Lors de contestation, c’est à l’employeur qu’il revient de démontrer que vous auriez pu vous trouver un autre emploi.[4]  Ce qui sera évalué en fin de compte, ce n’est pas de s’être trouvé un travail ou non, mais bel et bien d’avoir entrepris « des démarches sérieuses et raisonnables en vue d’obtenir un emploi ».[5]  Par exemple, la confection d’un curriculum vitae et l’envoi de candidature pourront ainsi être des éléments démontrant de telles démarches. Il est bien évident qu’un salarié qui refuserait une offre d’emploi raisonnable ne remplirait alors pas son obligation.[6]  À cet effet, il est donc très important de conserver des preuves (date de demande d’emploi, nom de l’entreprise, nom des personnes contactées, date de rencontre, copie des courriels, etc.) de toutes les démarches que vous aurez effectuées.



[1]  L’article 1479 du C.c.Q. prévoit que : « La personne qui est tenue de réparer
      un préjudice ne répond pas de l’aggravation de ce préjudice que la victime
      pouvait éviter. »;

[2] Standard Radio Inc. c.

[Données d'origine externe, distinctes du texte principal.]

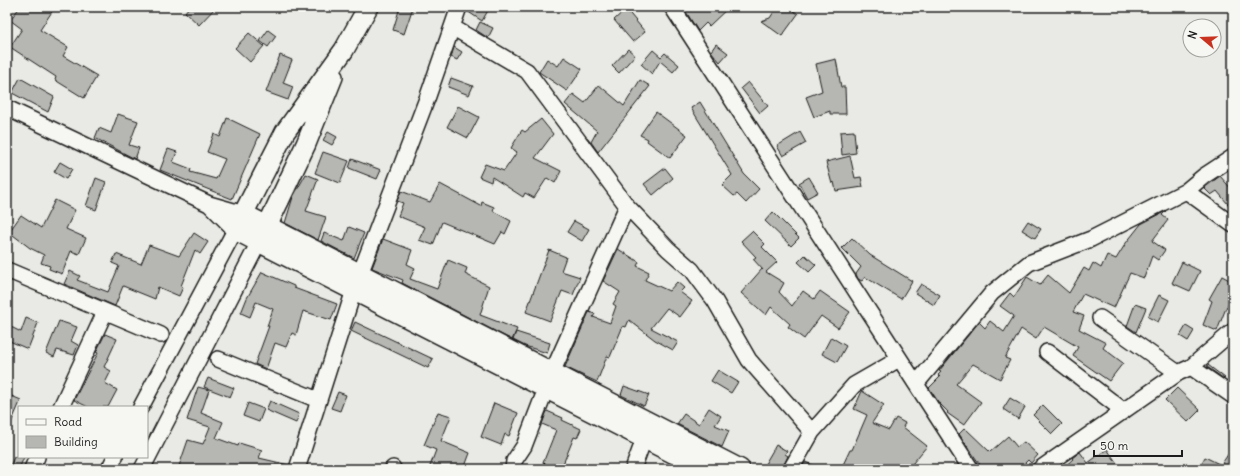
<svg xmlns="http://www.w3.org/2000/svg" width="1240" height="476" font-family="Delius,sans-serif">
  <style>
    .building { fill: #b6b6b3; stroke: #1c1c1c }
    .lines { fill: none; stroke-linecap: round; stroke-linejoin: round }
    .minor-casing { stroke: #1c1c1c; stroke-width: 18 }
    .major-casing { stroke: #1c1c1c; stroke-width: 22 }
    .minor { stroke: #f6f6f2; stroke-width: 15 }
    .major { stroke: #f6f6f2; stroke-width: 19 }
  </style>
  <rect width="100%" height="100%" fill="#e9e9e5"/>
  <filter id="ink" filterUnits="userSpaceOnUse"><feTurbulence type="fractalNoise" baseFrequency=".025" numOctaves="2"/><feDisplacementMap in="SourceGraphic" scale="8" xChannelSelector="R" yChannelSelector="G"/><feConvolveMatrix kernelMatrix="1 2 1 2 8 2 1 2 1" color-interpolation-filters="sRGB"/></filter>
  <g filter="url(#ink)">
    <!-- building -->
    <path class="building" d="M20,7H55L40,30L68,47L63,56L97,76L84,98L55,80L56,77L10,47L22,29L10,20Z
      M189,7H216L199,25L185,12Z
      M400,7H413L404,34L393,30Z
      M468,7H490L482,21L467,11Z
      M683,7H729L709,26L706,23L698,31Z
      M777,7H789L798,14L782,36L761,21L770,18Z
      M626,9L645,32L633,42L614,20Z
      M480,22L493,28L488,38L476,30Z
      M268,30L276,36L268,47L260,41Z
      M249,33L264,46L250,62L235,48Z
      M716,44L728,53L720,62L711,51Z
      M454,47L462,52L457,60L451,57Z
      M628,49L635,55L619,73L612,66Z
      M653,50L661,57L665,53L679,65L673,72L660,61L652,74L641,64Z
      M280,55L292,60L283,83L293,87L288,100L266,92Z
      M564,57L582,69L567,91L539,72L547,59L558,66Z
      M836,59L841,87H845L846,114H830V111L814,117L806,97L822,91L816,64Z
      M20,78L54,97L48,112L12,93Z
      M451,78L473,86L469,95L448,87Z
      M640,80L650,86L598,152L591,142L597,131L565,104L573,94L585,103L599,85L624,106Z
      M748,82L768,106L760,113L741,88Z
      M700,102L744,174L759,189L746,203L737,194L734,196L722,185L732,175L691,108Z
      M458,106L479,117L468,138L447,127Z
      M656,112L687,135L670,158L647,141L648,139L640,135Z
      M118,114L138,121L129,145L139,148L135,159L95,138L99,128L111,133Z
      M227,118L260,134L232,199L160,170L168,149L177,152L173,162L191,169L190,172L216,179L225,159L207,152L214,134L220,137Z
      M541,119L553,134L535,158L561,171L555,183L547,178L534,198L525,193L523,197L492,177L491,182L479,177L485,164L504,171L517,152L511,148L522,130L525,132Z
      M854,131L856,153L842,155L840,132Z
      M328,132L337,137L332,145L323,140Z
      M800,132L806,143L783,156L777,146Z
      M323,152L349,161L340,183L315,173Z
      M850,156L855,178L861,177L863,187L836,191L834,182L832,184L826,162Z
      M352,159L381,170L377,179L349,168Z
      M60,162L72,169L66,179L54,172Z
      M665,168L673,178L653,195L644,184Z
      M306,174L318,179L306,211L326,217L318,240L285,223L293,197Z
      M1220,176L1233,191V210L1217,191L1211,195L1204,188Z
      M809,177L818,192L807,198L799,183Z
      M96,178L106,182L96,210L86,206Z
      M440,184L481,206L482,202L494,207L493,211L511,221L505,234L502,232L495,244L442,222L433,245L419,240L425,227L398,216L403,203L397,201L401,191L430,202Z
      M55,200L75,210L66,229L86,238L79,254L71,251L62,274L49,269L50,266L41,263L44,255L30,248L9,232L21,215L41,228Z
      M1166,211L1162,215L1168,220L1152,241L1165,250L1158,260L1152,256L1144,278L1130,273L1114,308L1083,294L1073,312L1084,316L1079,329L1106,343L1103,348L1123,363L1109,381L1073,356L1078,347L1044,327L1036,339L1021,329L1005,358L1010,360L1000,379L973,364L956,384L981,402L964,425L947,413L948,412L939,403L929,388L940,377L938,375L941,372L939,371L979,322L985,328L990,321L1004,332L1014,316L1000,306L1010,293L1014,297L1027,277L1040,285L1048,275L1069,293L1084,268L1089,271L1093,263L1101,268L1107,255L1116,259L1126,243L1141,224Z
      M773,212L799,238L791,246L765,221Z
      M574,221L589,229L582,241L567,232Z
      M1028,221L1041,229L1035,238L1022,230Z
      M349,227L364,233L354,258L321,241L324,233L344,241Z
      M752,231L765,244L762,247L777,262L766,272L784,283L779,292L792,306L803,291L814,299L820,291L850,312L838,328L821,316L804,339L788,327L790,324L771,307L766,315L741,293L762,269L763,270L753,259L756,257L741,241Z
      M194,233L208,242L200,254L195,250L181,286L183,287L179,296L158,287L155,299L123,286L115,306L64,284L70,271L80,276L77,280L108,292L119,266L112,263L116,254L141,264L149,245L179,256Z
      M852,238L870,255L912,281L901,299L865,277L862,281L858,279L856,274L861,267L842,248Z
      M383,239L412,250L407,264L415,268L410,279L437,289L448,260L467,268L465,274L489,286L480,315L517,329L512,340L402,283L403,280L372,268Z
      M618,249L639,262L637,266L649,272L645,280L669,291L677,282L684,288L680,292L692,301L680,317L667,308L651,328L678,342L673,350L655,340L629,320L626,327L623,326L610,357L607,356L597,382L565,367L589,312L595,314L593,317L610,323L616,306L613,304L620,292L603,281Z
      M549,250L566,257L561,271L580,277L573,295L562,291L550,321L526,312Z
      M805,255L816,265L809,272L798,262Z
      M1182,262L1200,271L1190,291L1172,283Z
      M262,272L294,286V288L337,304L331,320L303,311L296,335L292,333L286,347L275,343L266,369L255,364L269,326H267L273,309L256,302L250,317L241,313L247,298Z
      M1222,276L1233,282V298L1226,308L1217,331L1203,325L1212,301L1209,299Z
      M921,284L940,295L934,305L915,293Z
      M1159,295L1169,300L1158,322L1148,317Z
      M1135,304L1146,308L1136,332L1127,326Z
      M26,318L38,323L28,349L7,340V325L21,332Z
      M59,321L77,327L71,341L78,345L74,355L57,350L54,357L46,353Z
      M355,322L433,359L428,368L351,331Z
      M1186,326L1194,331L1188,341L1180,336Z
      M516,332L550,343L547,353L525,346L513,340Z
      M105,334L117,339L104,367L111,371L105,383L117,390L108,407H88L74,400L98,353L96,352Z
      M831,337L846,346L837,362L822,354Z
      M1208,365L1225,378L1224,379L1207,367Z
      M718,370L738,382L731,393L711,381Z
      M208,378L234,388L230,397L204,387Z
      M624,386L649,395L644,406L621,395Z
      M198,387L209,390L201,413L223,422L216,438L238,446L239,443L262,450L259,458L289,465L288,469H178L188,440L203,444L210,427L187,420Z
      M1177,388L1200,410L1188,422L1165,400Z
      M862,391L884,405L872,423L889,430L896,418L905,423L903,427L927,446L908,469L901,464L898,469H841L850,450H852L867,415L854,409Z
      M338,392L346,395L340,411L331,408Z
      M7,394L21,400L7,432Z
      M1010,398L1025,407L1018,419L1003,409Z
      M270,401L299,414L296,423L266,410Z
      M248,403L264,409L259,422L243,416Z
      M494,403L518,413L509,436L505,434L501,445L481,437Z
      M1043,405L1062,424L1052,434L1033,415Z
      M709,408L721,416L715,425L729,431L722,447L677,424L684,414L699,424Z
      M547,411L563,418L562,420L581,429L577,438L574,437L561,469L543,463L556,430L542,424Z
      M438,412L451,416L441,441L470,453L464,469H429L436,450L424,445Z
      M965,428L990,452L1008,436L1017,447L1024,442L1038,455L1031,463L1028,460L1019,469H983L959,434Z
      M776,445L787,451L785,454L788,456L782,469H762Z
      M1233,447V469H1205L1200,466L1205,457L1221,465Z
      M1107,449L1121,469H1062L1073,459L1072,458L1080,452L1088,463Z
      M14,457H24L19,469H9Z
      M805,462L821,468V469H801Z"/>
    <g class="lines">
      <defs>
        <path id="minor" d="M672,7L971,469
          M452,27L527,71L627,206L668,249L692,270L715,301L749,360L812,432
          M7,108L209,204L244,214
          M1233,157L1204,176L1186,191L1233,225
          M7,270L161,335
          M360,274L428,96L459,7
          M1100,318L1178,373
          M1047,352L1124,411
          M218,359L318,400
          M1191,367L1233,396
          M916,384L992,293L1029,263L1091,239L1186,191
          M61,407L105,312
          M141,407L235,230L210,205
          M32,469L37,457
          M109,469L115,457
          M142,469L259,242
          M297,469L354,290
          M393,469V468
          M513,469L514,461L524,446L552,373L627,206
          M633,469L644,439
          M791,469L812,432L854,385L899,359
          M1040,469L1178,373L1191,367L1233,331"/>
        <path id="major" d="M368,7L344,50L285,132L235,230L704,469
          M244,214L740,469
          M262,237L306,144L333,77"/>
      </defs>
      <!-- minor casing -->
      <use href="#minor" class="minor-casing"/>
      <!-- major casing -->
      <use href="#major" class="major-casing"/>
      <!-- minor -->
      <use href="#minor" class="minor"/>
      <!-- major -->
      <use href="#major" class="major"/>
    </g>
  </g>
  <!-- margin -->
  <rect width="1240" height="476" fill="none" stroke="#f6f6f2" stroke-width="24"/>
  <rect x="12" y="12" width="1216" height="452" fill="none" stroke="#1c1c1c" stroke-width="1.5" filter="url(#ink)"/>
  <!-- legend -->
  <rect x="18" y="406" width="130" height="52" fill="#f6f6f2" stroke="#9f9f9c"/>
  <rect x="26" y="419" width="20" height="6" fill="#f6f6f2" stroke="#9f9f9c"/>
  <text x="54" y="426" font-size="12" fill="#1c1c1c">Road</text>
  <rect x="26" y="436" width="20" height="12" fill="#b6b6b3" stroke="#9f9f9c"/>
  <text x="54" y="446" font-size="12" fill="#1c1c1c">Building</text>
  <!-- north arrow -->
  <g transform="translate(1202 38) rotate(289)"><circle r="19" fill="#f6f6f2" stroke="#9f9f9c"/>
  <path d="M0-3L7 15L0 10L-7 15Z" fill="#c8321e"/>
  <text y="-6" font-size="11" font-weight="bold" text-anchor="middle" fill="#1c1c1c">N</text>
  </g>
  <!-- scale -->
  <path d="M1094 450v6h88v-6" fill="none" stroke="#1c1c1c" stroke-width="2"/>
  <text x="1100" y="450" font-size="12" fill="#1c1c1c" stroke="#f6f6f2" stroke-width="3" paint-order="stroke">50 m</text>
</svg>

Ginette Doudeau,  (C.A.), AZ-94011746, page 4;

[3] Standard Radio Inc. c. Ginette Doudeau,  (C.A.), AZ-94011746, page 4;

[4] Red Deer College c. Michaels and Finn, [1976] 2 R.C.S. 324, 331;

[5] Syndicat canadien des communications, de l’énergie et du papier, 
     section locale 22 et   Abitibi-Consolidated – Baie-Comeau, secteur Outardes,
     AZ-50446971;

[6] Standard Radio Inc. c. Ginette Doudeau,  (C.A.), AZ-94011746, page 4.